### Prompt
In the DMSuite description below, rewrite the paragraph beginning "DMSuite does not depend" as a short list that keeps its main facts.

start Excerpt provided

Spectral differentiation and interpolation methods under various bases (Chebyshev, Hermite, Laguerre, Legendre, Fourier, Sinc) in Julia. This suite of functionality was originally proposed and implemented in Matlab by, J. A. Weideman and S. C. Reddy [1].
For information on spectral methods one could consult, Spectral Methods in Matlab (by L.N. Trefethen) for a more practical introduction, and/or Spectral Methods: Fundamentals in Single Domains (by C. Canuto, M.Y. Hussaini, A. Quarteroni, T.A. Zang) for a more theoretical treatment.
DMSuite does not depend on a specific FFT implementation, instead it is built against the abstract interface AbstractFFTs.jl. Therefore to use a method such as chebdifft, one must install and load an FFT implementation such as FFTW.jl or FastTransforms.jl.
Solve the BVP:
using FastTransforms
using DMSuite
using Plots
N = 16
M = 2
x,DM = chebdif(N+1,M)

end Excerpt provided
start Raw data

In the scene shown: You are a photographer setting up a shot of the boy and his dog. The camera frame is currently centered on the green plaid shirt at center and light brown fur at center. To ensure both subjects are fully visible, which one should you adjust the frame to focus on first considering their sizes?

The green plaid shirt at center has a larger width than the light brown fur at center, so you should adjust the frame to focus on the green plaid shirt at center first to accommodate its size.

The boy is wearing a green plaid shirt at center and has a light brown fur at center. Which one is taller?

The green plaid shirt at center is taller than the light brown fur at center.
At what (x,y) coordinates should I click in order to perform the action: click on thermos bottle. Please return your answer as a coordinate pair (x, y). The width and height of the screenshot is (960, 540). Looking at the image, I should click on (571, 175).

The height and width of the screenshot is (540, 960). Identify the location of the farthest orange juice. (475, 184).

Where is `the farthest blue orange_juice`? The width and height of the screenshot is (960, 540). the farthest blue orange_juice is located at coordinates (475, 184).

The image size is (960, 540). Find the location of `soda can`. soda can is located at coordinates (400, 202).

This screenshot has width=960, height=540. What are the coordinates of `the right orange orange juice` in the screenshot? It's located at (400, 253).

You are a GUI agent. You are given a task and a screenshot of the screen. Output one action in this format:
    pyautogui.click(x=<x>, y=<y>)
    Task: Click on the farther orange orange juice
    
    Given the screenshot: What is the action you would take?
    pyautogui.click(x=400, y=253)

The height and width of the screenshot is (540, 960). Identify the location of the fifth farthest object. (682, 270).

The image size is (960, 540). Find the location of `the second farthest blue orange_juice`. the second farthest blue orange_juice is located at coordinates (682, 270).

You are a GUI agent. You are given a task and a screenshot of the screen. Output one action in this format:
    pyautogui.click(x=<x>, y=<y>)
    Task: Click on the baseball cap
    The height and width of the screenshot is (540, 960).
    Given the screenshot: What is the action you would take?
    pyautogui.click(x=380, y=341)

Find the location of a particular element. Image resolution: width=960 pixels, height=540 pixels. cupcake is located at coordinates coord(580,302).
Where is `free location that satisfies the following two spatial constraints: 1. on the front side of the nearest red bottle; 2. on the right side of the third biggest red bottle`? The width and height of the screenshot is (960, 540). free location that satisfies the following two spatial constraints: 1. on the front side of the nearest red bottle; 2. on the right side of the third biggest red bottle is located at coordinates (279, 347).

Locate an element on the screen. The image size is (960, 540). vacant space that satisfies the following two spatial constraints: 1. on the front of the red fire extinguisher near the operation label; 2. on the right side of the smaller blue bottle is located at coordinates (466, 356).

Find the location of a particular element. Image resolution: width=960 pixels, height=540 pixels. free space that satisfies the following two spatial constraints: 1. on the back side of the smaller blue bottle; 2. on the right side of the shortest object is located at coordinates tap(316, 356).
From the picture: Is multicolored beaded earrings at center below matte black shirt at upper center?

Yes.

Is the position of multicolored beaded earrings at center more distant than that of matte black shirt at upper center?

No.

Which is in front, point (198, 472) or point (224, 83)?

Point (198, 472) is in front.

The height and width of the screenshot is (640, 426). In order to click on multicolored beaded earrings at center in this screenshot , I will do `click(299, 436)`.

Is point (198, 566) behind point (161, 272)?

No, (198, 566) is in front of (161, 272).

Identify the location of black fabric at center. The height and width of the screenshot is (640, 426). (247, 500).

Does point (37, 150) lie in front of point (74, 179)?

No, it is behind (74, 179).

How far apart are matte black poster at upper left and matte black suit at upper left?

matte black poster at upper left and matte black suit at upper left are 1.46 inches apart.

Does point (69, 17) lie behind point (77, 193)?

end Raw data

### The solution
- DMSuite is built against the abstract interface AbstractFFTs.jl rather than a specific FFT implementation.
- Using a method such as chebdifft requires installing and loading an FFT implementation, such as FFTW.jl or FastTransforms.jl.